------ Dataset entries

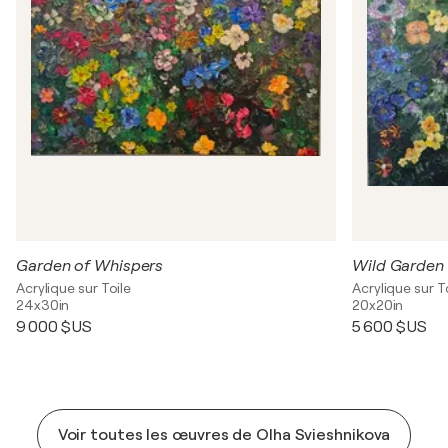
Garden of Whispers
Wild Garden
Acrylique sur Toile
Acrylique sur T
24x30in
20x20in
9 000 $US
5 600 $US
Voir toutes les œuvres de Olha Svieshnikova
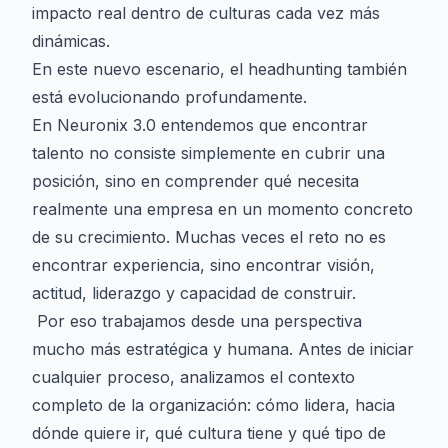
impacto real dentro de culturas cada vez más
dinámicas.
En este nuevo escenario, el headhunting también
está evolucionando profundamente.
En Neuronix 3.0 entendemos que encontrar
talento no consiste simplemente en cubrir una
posición, sino en comprender qué necesita
realmente una empresa en un momento concreto
de su crecimiento. Muchas veces el reto no es
encontrar experiencia, sino encontrar visión,
actitud, liderazgo y capacidad de construir.
Por eso trabajamos desde una perspectiva
mucho más estratégica y humana. Antes de iniciar
cualquier proceso, analizamos el contexto
completo de la organización: cómo lidera, hacia
dónde quiere ir, qué cultura tiene y qué tipo de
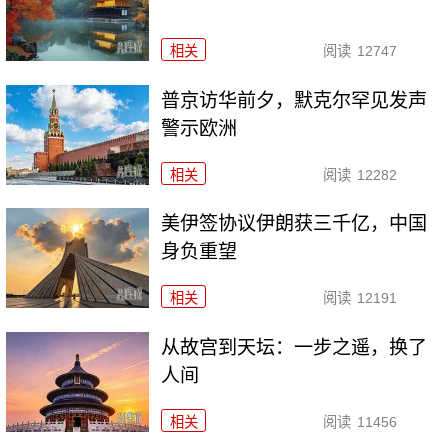
相关
阅读
12747
普京访华前夕，默克尔罕见发声
警示欧洲
相关
阅读
12282
美伊签协议伊朗获三千亿，中国
身负重望
相关
阅读
12191
从故宫到天坛：一步之遥，换了
人间
相关
阅读
11456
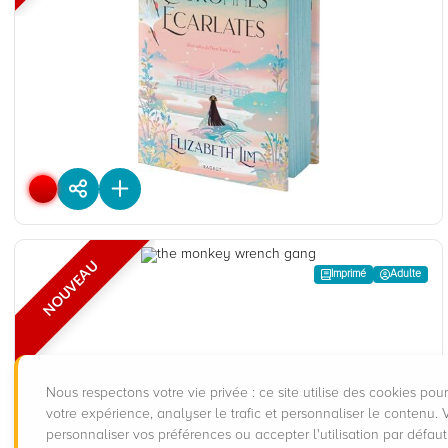
Six couronnes écarlates
De
Elizabeth LIM
Editions :
Rageot
Plus d'infos
NOUVEAU
Adulte
Imprimé
The monkey wrench gang
Nous respectons votre vie privée : ce site utilise des cookies pou
De
Edward ABBEY
votre expérience, analyser le trafic et personnaliser le contenu.
Editions :
Harpertorch
personnaliser vos préférences ou accepter l'utilisation par défau
Plus d'infos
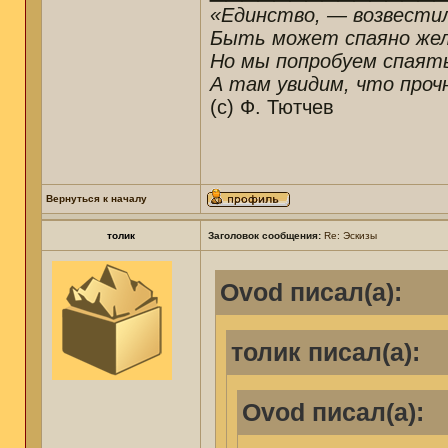
«Единство, — возвестил
Быть может спаяно желе
Но мы попробуем спаят
А там увидим, что прочн
(c) Ф. Тютчев
Вернуться к началу
толик
Заголовок сообщения:
Re: Эскизы
Ovod писал(а):
толик писал(а):
Ovod писал(а):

------------

_Required action_: Count the lines above that contain the string "sino", treating uppercase and lowercase as different, and reply with only that number.

_Exercise response_: 2